Ich denke, beide Erfahrungen helfen mir sehr. Einerseits für die Empathie gegenüber den Gesundheitsfachpersonen, deren Prozesse und Bedürfnisse ich gut kenne, aber auch für die Patientinnen und Patienten. Andererseits kann ich mit meinem technischen Verständnis die Brücke bauen zwischen der Anwenderschaft und den technischen Umsetzern. Matchentscheidend ist aus meiner Sicht aber die Kommunikation und die Fähigkeit, sehr verschiedene Akteure und Sichtweisen zusammenzubringen und gemeinsam die richtige Lösung umzusetzen.

Wie kommen Sie mit der Digitalisierung des BAG voran?

Die Planungen laufen für eine erste Analysephase. Ich kann jedoch jetzt schon sagen, dass das BAG bereits heute teilweise sehr stark digitalisiert ist, etwa im Bereich des Verbraucherschutzes. Aber natürlich gibt es noch viel Verbesserungsbedarf für mehr Synergien und Effizienz. Basierend auf der Strategie des Bundes "Digitale Schweiz" und auf dem Zielbild für die digitale Transformation in der Bundesverwaltung, soll es schrittweise vorangehen, wobei die Krisenbewältigung immer noch im Vordergrund steht.

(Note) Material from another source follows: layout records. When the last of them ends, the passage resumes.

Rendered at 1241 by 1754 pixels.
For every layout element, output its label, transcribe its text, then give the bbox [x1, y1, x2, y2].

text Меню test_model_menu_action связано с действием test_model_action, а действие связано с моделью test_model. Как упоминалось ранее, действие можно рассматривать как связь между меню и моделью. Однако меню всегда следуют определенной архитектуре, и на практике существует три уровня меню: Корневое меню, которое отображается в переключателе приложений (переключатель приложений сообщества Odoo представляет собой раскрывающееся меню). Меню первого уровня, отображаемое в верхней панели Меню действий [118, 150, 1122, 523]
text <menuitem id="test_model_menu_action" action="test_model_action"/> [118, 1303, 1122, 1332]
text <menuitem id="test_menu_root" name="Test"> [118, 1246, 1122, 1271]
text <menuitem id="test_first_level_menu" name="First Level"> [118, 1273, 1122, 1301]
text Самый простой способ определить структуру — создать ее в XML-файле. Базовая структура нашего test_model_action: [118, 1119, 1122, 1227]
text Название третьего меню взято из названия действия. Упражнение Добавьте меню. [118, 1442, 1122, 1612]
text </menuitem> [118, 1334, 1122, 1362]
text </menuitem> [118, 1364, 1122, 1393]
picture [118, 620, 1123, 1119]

Können Sie konkrete Beispiele nennen, woran Sie momentan arbeiten?

Für die Krisenbewältigung müssen verschiedenste Informationsprozesse geschaffen oder optimiert werden. Die Swisscovid-App ist einer davon in meiner täglichen Arbeit, aber ebenso die Konzeption und Umsetzung der notwendigen IT-Unterstützung für die Teststrategie mit den neuen Schnelltests oder die kommende Unterstützung der Impfungen. Projekte wie Sormas oder die BAG-Contact-Tracing-Datenbank gehen bald in den Betriebsmodus über. Neuere Projekte wie Kontaktdaten-Management oder Cluster-Erkennung stehen an. Ein anderes Betätigungsfeld sind die klassischen E-Health-Themen, wie die sehr wichtige Einführung des elektronischen Patientendossiers oder die Umsetzung von E-Medikation. Cybersecurity wird ein neues Schwerpunktthema sein, wofür wir einen Experten gewinnen konnten.

Was sind Ihre wichtigsten Ziele für 2021?

Weitere Unterstützung mit IT-Tools für die Bewältigung der Pandemie. Zudem möchte ich bei der Einführung des elektronischen Patientendossiers den Nutzen und Mehrwert für Patienten und Behandelnde aufzeigen. Auch sollte die digitale Transformation innerhalb des Amtes starten. Auf mich wartet zudem viel Informations- und Überzeugungsarbeit bei allen Akteuren, damit sie auf die Reise der digitalen Transformation mitgenommen werden und diese akzeptieren, ganz nach dem Motto: keine digitale Transformation ohne soziale Transformation.

Zur Person:

Sang-Il Kim ist seit April 2020 Leiter der Abteilung Digitale Transformation und Mitglied der Geschäftsleitung des Bundesamts für Gesundheit (BAG). Er hat eine medizinische Ausbildung und war als Radiologe tätig. Danach bildete er sich als Informatiker weiter und arbeitete unter anderem für Siemens und die Schweizer Post.

Die neue Abteilung wirkt einerseits nach innen und treibt die Digitalisierung im BAG voran und andererseits soll sie helfen, mit allen Akteuren des Schweizer Gesundheitswesens die Ziele der E-Health –Strategie 2.0 zu erreichen.